Now he has retrieved these vivid works, enlarged them, printed them on felt and hung them in the large gallery on knotted strings so that they form a whole forest of images - some frightening memories - some escapist fantasy - amongst which we can walk, catching sight of different views. 

Knotted string often features in art therapy case histories - symbolic of trying to keep yourself together through trauma.

 It's totally absorbing, tragic and lovely.

 These pictures have a spontaneous energy. 

This show takes your mind off your mundane worries and I emerged with that feeling of exaltation at having experienced something very important, easy to grasp and memorably moving.

 Let's hear it for art therapists everywhere - we know how potent this can be - and how helpful. 

How about an art therapist in every school?

Sailing as Therapy

 'Sailaday OK' by Richard Lannowe Hall

 I bought this book because I have met the author and was curious about his sailing therapy project.

 He explains it very well, referring to specific events, and writing vividly about it. 

There are also personal reflections and his own history of addiction which makes him so suited to working with others who need help to change their lives.

 He has shown that connections with nature and with other people are beneficial and that experiences also need to be voiced, heard and understood to make them meaningful. 

There are things I would like to be better defined in this book. For example there are rather vague references to ancient Celtic practices which I think are inevitably insecurely documented and largely imagined by inventive archaeologists and eager present day seekers of meaning. 

'Vision Quest ' is a term used without explanation.

 Richard Hall is clearly very involved with myths and ritual but doesn't refer to James Hillman who has written much on these ideas.

 He is open about the difficulties a therapist faces and the problems of funding his organisation ran into. 

The book ends without explaining exactly where Richard Hall stands re many issues or what direction his life is going in now.

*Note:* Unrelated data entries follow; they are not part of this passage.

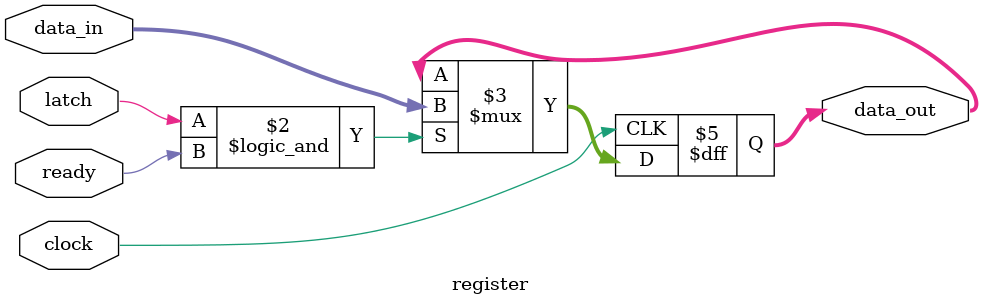
<source format=sv>
`timescale 1ns / 1ps


module register(
        input [7:0]data_in,
        input latch,
        input clock,

        input ready,

        output logic [7:0]data_out
    );

always_ff@(posedge clock)
begin
    if( latch && ready )
        data_out <= data_in;
end

endmodule

</source>
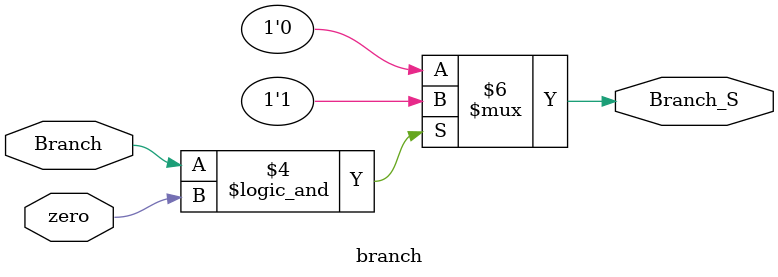
<source format=v>
module branch(
   Branch, zero, Branch_S
);
  input wire Branch, zero;
  output reg Branch_S;

always@(*) begin
    if (Branch == 1'b1 && zero == 1'b1) begin
      Branch_S = 1'b1;
    end 
    else begin
      Branch_S = 1'b0;
    end
end
endmodule


</source>
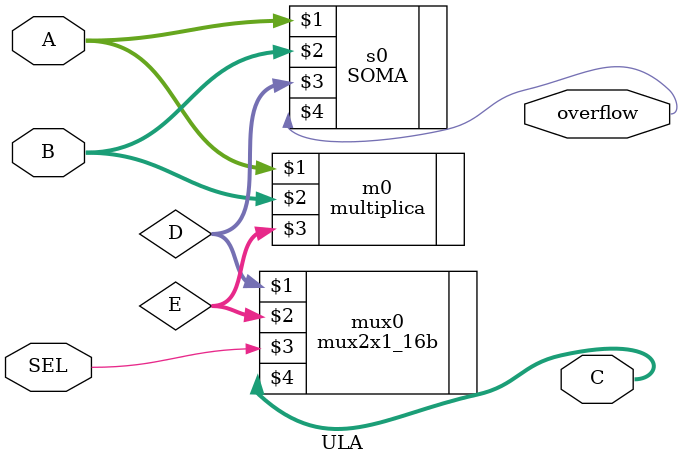
<source format=v>
`include "soma.v"
`include "multiplica.v"

module ULA( // MUX com entradas A e B e saída C;
            // Retorna C = A+B se o seletor for 0. 
            // Retorna C = A*B se o seletor for 1;
            // Retorna o sinal de overflow para a operação de soma;

    input [15:0] A,B,
    input [0:0] SEL,
    output [15:0] C,
    output [0:0] overflow

);

    wire [15:0] D,E;
    wire [0:0] F,G;
    SOMA s0(A,B,D,overflow);
    multiplica m0(A,B,E);
    mux2x1_16b mux0(D,E,SEL,C);

endmodule

</source>
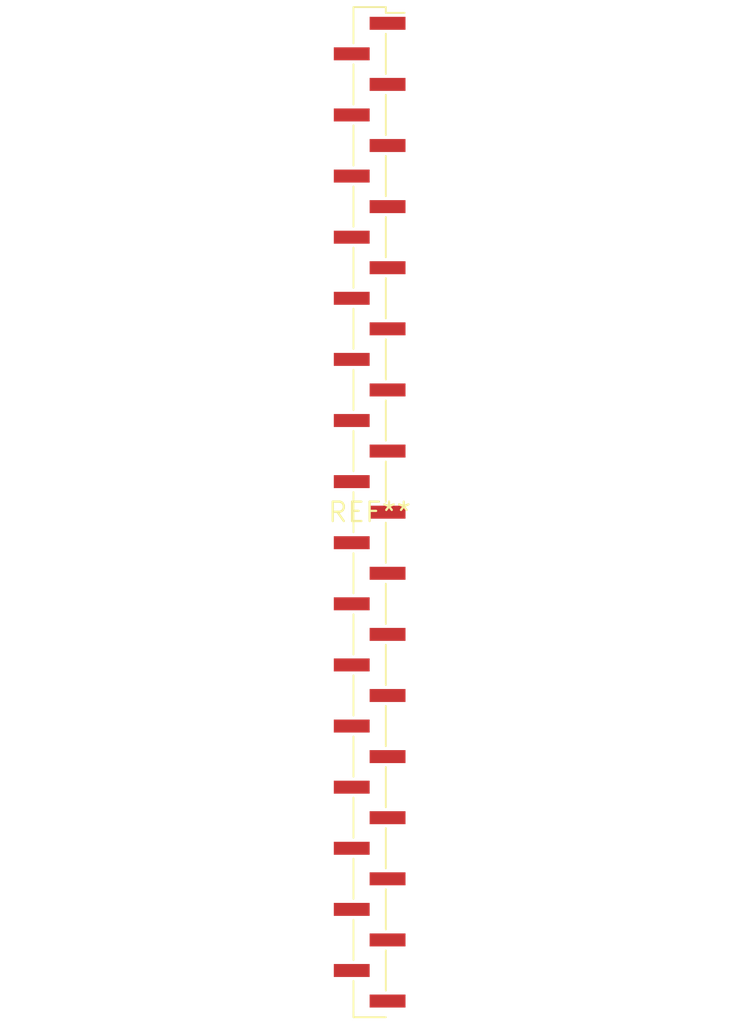
<source format=kicad_pcb>
(kicad_pcb (version 20240108) (generator pcbnew)

  (general
    (thickness 1.6)
  )

  (paper "A4")
  (layers
    (0 "F.Cu" signal)
    (31 "B.Cu" signal)
    (32 "B.Adhes" user "B.Adhesive")
    (33 "F.Adhes" user "F.Adhesive")
    (34 "B.Paste" user)
    (35 "F.Paste" user)
    (36 "B.SilkS" user "B.Silkscreen")
    (37 "F.SilkS" user "F.Silkscreen")
    (38 "B.Mask" user)
    (39 "F.Mask" user)
    (40 "Dwgs.User" user "User.Drawings")
    (41 "Cmts.User" user "User.Comments")
    (42 "Eco1.User" user "User.Eco1")
    (43 "Eco2.User" user "User.Eco2")
    (44 "Edge.Cuts" user)
    (45 "Margin" user)
    (46 "B.CrtYd" user "B.Courtyard")
    (47 "F.CrtYd" user "F.Courtyard")
    (48 "B.Fab" user)
    (49 "F.Fab" user)
    (50 "User.1" user)
    (51 "User.2" user)
    (52 "User.3" user)
    (53 "User.4" user)
    (54 "User.5" user)
    (55 "User.6" user)
    (56 "User.7" user)
    (57 "User.8" user)
    (58 "User.9" user)
  )

  (setup
    (pad_to_mask_clearance 0)
    (pcbplotparams
      (layerselection 0x00010fc_ffffffff)
      (plot_on_all_layers_selection 0x0000000_00000000)
      (disableapertmacros false)
      (usegerberextensions false)
      (usegerberattributes false)
      (usegerberadvancedattributes false)
      (creategerberjobfile false)
      (dashed_line_dash_ratio 12.000000)
      (dashed_line_gap_ratio 3.000000)
      (svgprecision 4)
      (plotframeref false)
      (viasonmask false)
      (mode 1)
      (useauxorigin false)
      (hpglpennumber 1)
      (hpglpenspeed 20)
      (hpglpendiameter 15.000000)
      (dxfpolygonmode false)
      (dxfimperialunits false)
      (dxfusepcbnewfont false)
      (psnegative false)
      (psa4output false)
      (plotreference false)
      (plotvalue false)
      (plotinvisibletext false)
      (sketchpadsonfab false)
      (subtractmaskfromsilk false)
      (outputformat 1)
      (mirror false)
      (drillshape 1)
      (scaleselection 1)
      (outputdirectory "")
    )
  )

  (net 0 "")

  (footprint "PinHeader_1x33_P2.00mm_Vertical_SMD_Pin1Right" (layer "F.Cu") (at 0 0))

)

</source>
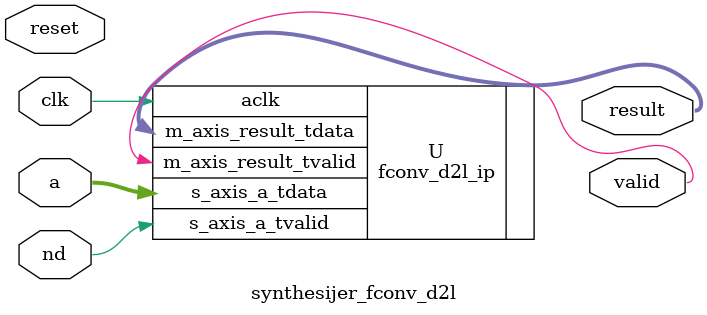
<source format=v>
`default_nettype none

module synthesijer_fconv_d2l
  (
   input wire 		clk,
   input wire 		reset,
   input wire [63:0] 	a,
   input wire 		nd,
   output wire signed [63:0] result,
   output wire 		valid
   );

   fconv_d2l_ip U(.aclk(clk),
		  .s_axis_a_tdata(a),
		  .s_axis_a_tvalid(nd),
		  .m_axis_result_tvalid(valid),
		  .m_axis_result_tdata(result)
		  );

endmodule // synthesijer_fconv_d2l

`default_nettype wire

</source>
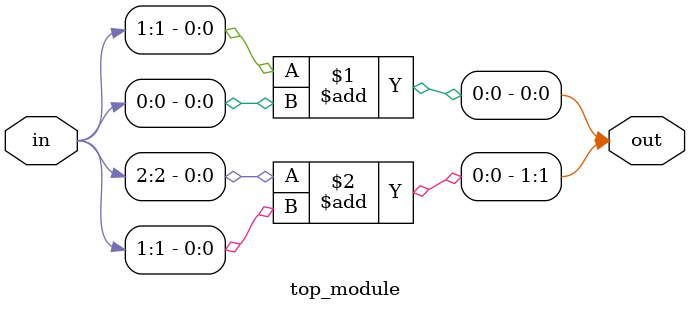
<source format=sv>
module top_module (
	input [2:0] in,
	output [1:0] out
);

	assign out = {in[2] + in[1], in[1] + in[0]};

endmodule

</source>
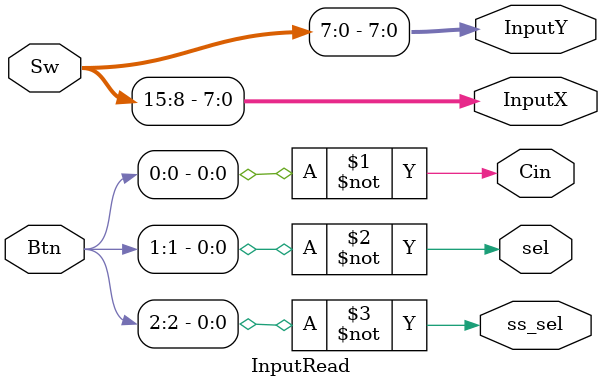
<source format=v>
`timescale 1ns / 1ps


module InputRead(Sw, Btn, InputX, InputY, Cin, sel, ss_sel);
    input [15:0] Sw;
    input [2:0] Btn;
    output [7:0] InputX;
    output [7:0] InputY;
    output Cin;
    output sel;
    output ss_sel;
    
    
    assign InputX[7:0] = Sw[15:8];
           
    assign InputY[7:0] = Sw[7:0];
           
    not(Cin, Btn[0]);
    not(sel, Btn[1]);
    not(ss_sel, Btn[2]);
    
endmodule

</source>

 However overall I think it's a really interesting work about a very worthwhile outdoor therapy using sailing plus the workings of the group and the wisdom of the therapist.

Sunday, 26 September 2021

Open Studios-notes-St.Ives 2021





 
 
 

 Melissa Hampson.Smith I found by chance as I walked home. She lives just round the corner and had her work outside in the small front garden - safer because of covid.


 Gaia          

Colin Orchard was also nearby and always uses a square format. Only recently has he started to paint St.Ives

Third visit turned out to be an unopened studio as Suzi Gutierez had gone to Penzance but her husband let me in to have a look and I admired her new press.


Interesting chats at all three places about art and galleries and memories.

On the way home, observation revved up, I took a photo of a disused phone box.